Both novels seem to have interesting magical systems, but while The Emperor's Blades has avoided giving much detail about how magic works in this universe, The Words of Radiance has shown us a lot about the nature of magic involving the spren. It's an intricate system, so much so that I found it quite believable that Shallan could employ the magical spren to destroy an entire ship, but then utterly fail in her attempt to use magic to build a fire. The magical system scores a point for Words of Radiance.
Let's look at the authors' respective writing styles. The prose in both books is overall nicely done, but one might expect an occasional misstep from Brian Staveley, as the debut author here. Instead, Staveley's storytelling has struck me as pitch-perfect, while Brandon Sanderson on occasion strains a bit too hard (to my tastes) for his imagery, e.g., "She needed to speak with him. She felt an urgency to do so blowing upon the winds themselves." Score a surprising point for Staveley, and we're all tied up.
As it often does, the Battle comes down to characters. Which author has created characters that have come to life for me, so that I need to know how their stories play out?
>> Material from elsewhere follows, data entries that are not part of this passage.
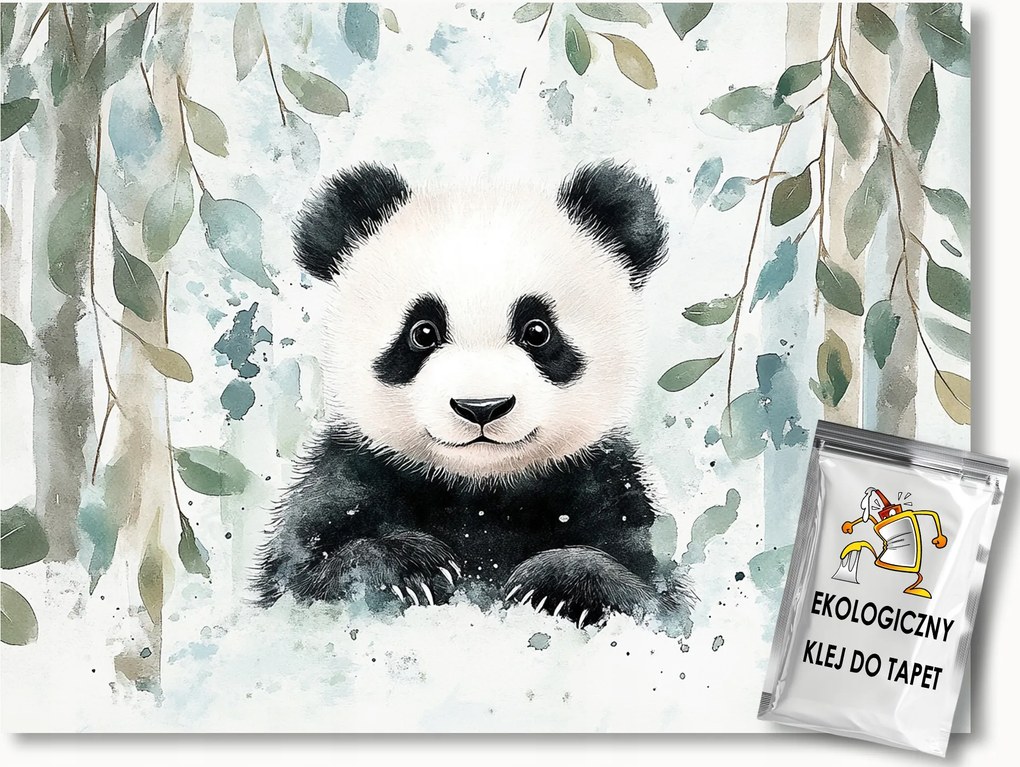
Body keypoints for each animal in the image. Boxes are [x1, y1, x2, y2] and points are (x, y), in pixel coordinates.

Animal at [254, 161, 688, 627]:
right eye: (422, 332)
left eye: (538, 331)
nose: (482, 407)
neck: (481, 488)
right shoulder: (348, 474)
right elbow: (300, 577)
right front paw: (414, 570)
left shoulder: (609, 487)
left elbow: (653, 597)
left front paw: (555, 584)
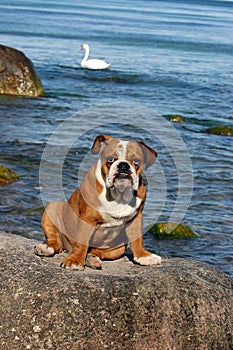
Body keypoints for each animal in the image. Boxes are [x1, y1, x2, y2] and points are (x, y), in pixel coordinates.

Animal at [35, 135, 162, 270]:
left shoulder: (136, 218)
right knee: (55, 240)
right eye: (110, 160)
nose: (123, 166)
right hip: (52, 209)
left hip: (118, 249)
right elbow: (82, 241)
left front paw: (144, 256)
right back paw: (46, 247)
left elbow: (137, 240)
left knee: (96, 252)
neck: (118, 194)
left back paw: (92, 260)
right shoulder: (86, 219)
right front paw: (75, 261)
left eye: (136, 162)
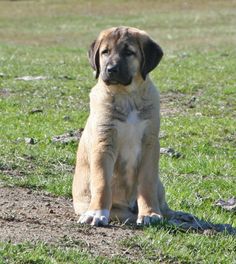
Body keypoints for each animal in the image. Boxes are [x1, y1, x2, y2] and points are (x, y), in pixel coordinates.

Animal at [72, 26, 173, 227]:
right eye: (105, 52)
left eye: (128, 52)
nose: (111, 69)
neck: (127, 96)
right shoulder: (104, 141)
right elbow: (102, 182)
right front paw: (96, 213)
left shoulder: (150, 142)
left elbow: (147, 182)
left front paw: (150, 213)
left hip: (160, 186)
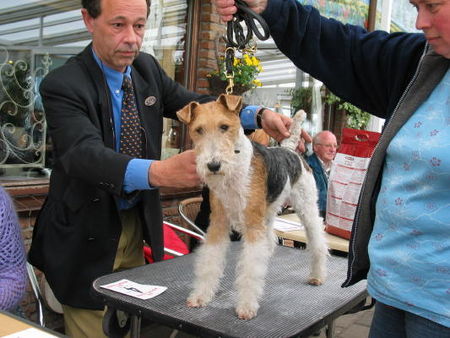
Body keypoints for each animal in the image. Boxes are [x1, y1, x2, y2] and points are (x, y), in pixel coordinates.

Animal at [176, 94, 326, 320]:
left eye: (224, 127)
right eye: (198, 130)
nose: (213, 166)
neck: (235, 167)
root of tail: (290, 150)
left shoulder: (253, 224)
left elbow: (249, 270)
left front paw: (246, 307)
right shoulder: (219, 223)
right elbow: (210, 262)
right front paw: (200, 296)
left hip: (306, 207)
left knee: (317, 240)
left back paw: (317, 276)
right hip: (269, 211)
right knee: (271, 238)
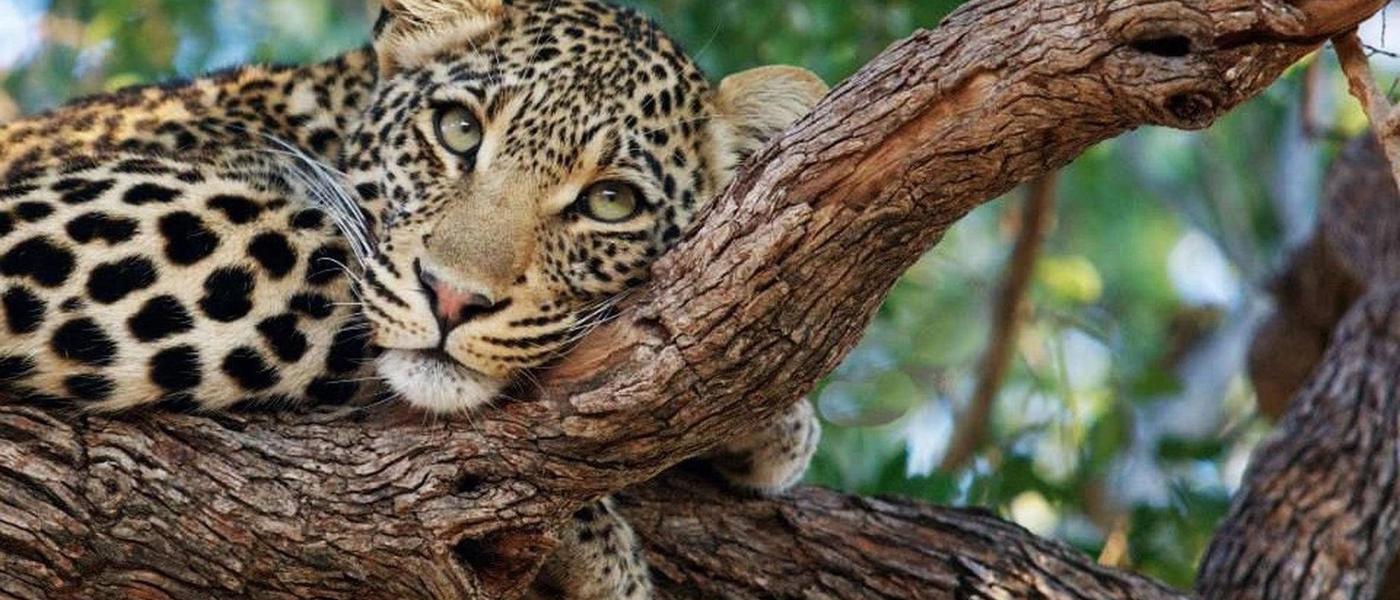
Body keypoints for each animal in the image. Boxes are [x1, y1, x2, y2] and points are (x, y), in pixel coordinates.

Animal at [0, 0, 827, 597]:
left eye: (611, 202)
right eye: (458, 130)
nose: (453, 299)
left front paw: (767, 417)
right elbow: (339, 267)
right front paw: (596, 543)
Shallan in Words of Radiance is that kind of character for me. I find her believable, sympathetic, strong yet vulnerable, and just a touch flawed. At the end of 200 pages, she has been shipwrecked and will have to struggle just to survive, let alone to work her way back into the novel's larger story arc. I want to know how she will manage. I do not, however, feel the same kind of connection for the other viewpoint characters in Words of Radiance. In particular, I don't care an awful lot about the preparations Kaladin and Dalinar are currently making, and it won't bother me terribly much not to know what happens next in their joint storyline.
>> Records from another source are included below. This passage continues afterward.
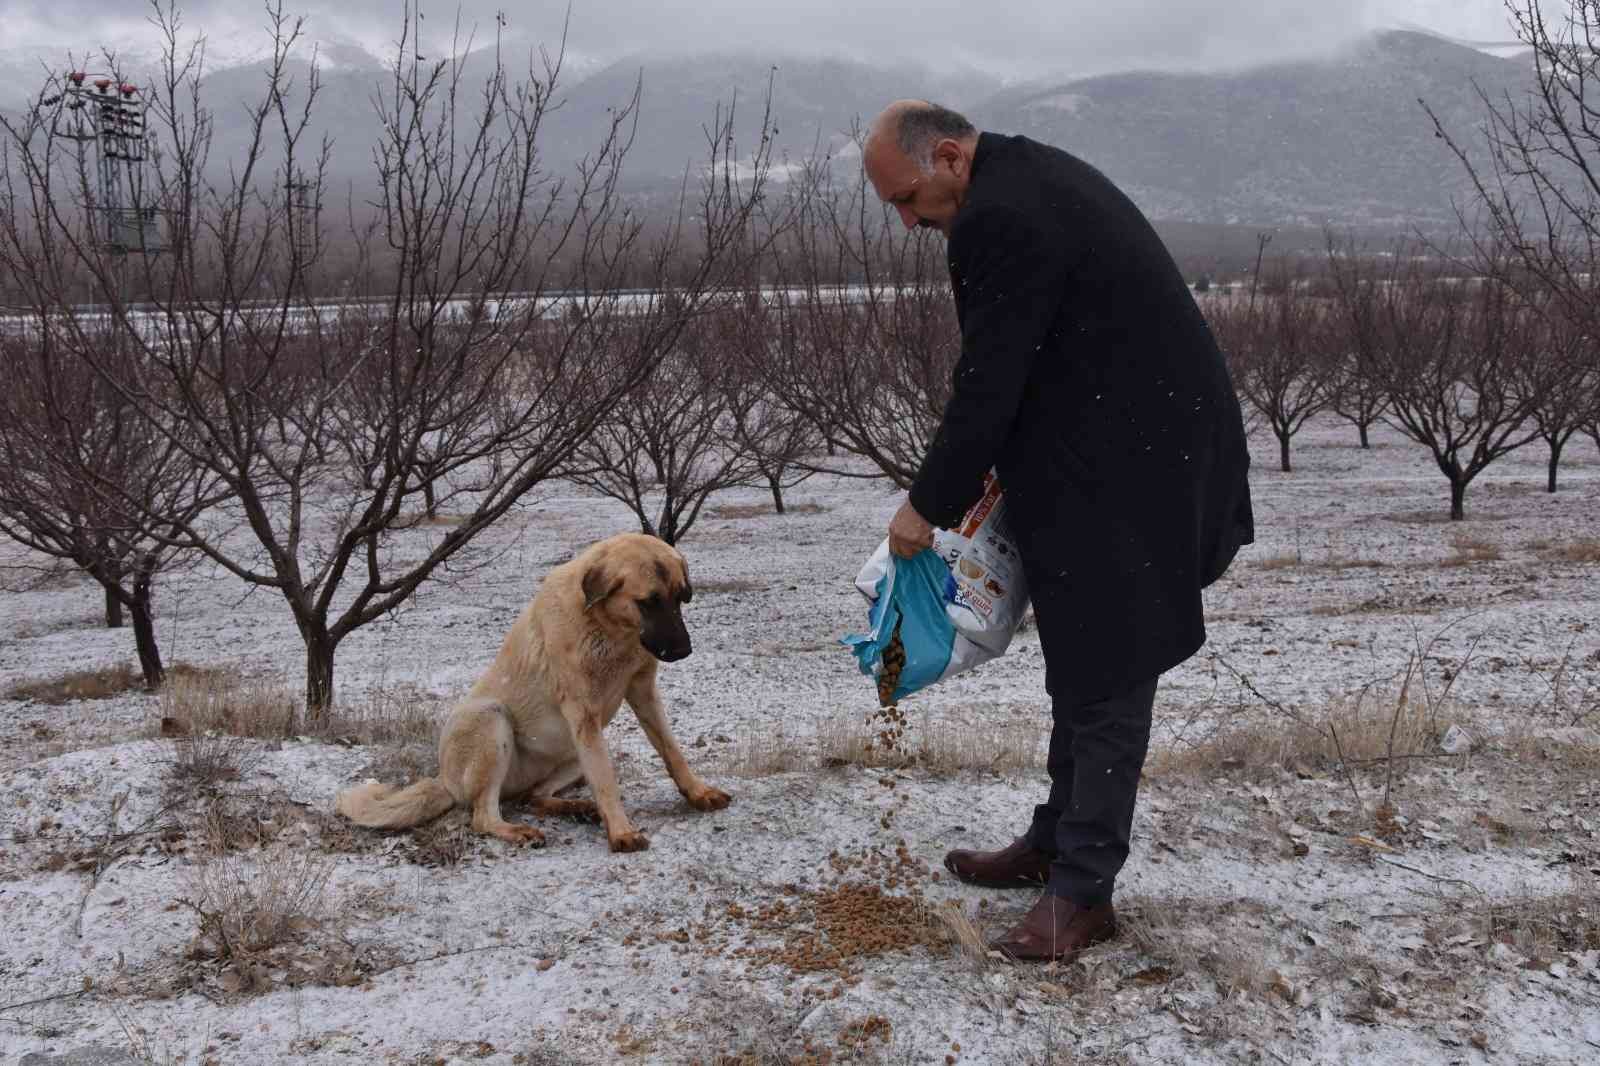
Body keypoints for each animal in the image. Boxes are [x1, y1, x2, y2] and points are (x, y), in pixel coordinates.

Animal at [344, 531, 736, 845]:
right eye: (648, 602)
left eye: (681, 598)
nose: (684, 650)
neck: (609, 629)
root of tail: (443, 780)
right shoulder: (583, 713)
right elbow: (606, 779)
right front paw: (622, 832)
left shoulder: (642, 694)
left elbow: (672, 751)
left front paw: (697, 793)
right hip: (492, 719)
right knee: (483, 815)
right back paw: (518, 830)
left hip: (574, 751)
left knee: (534, 795)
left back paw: (577, 807)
In contrast, I feel connected to all of the viewpoint characters in The Emperor's Blades. I love how both Kaden and Valyn have been trained in disciplines where their imperial bloodlines are ignored. This has made both of them humble and sympathetic (but they are certainly distinct from one another), yet ironically has now left them both in great danger. At the same time, their sister Adare has stayed in the capital city and has definitely not learned her brothers' humility. And yet her goals are just, and we can sympathize with her frustration when it appears her father's killer may get away with his crime. Staveley has drawn me in, on an emotional level, to all three viewpoint characters' stories. I very much want to keep reading every page of The Emperor's Blades. And that's what the Battle of the Books is all about.
Huge congratulations to Brian Staveley on a most impressive debut novel!
THE WINNER: The Emperor's Blades by Brian Staveley
The Emperor's Blades wins Bracket One of the Fantastic Reviews Battle of the 2014 Books. Congratulations to Brian Staveley as our newest Battle of the Books champion!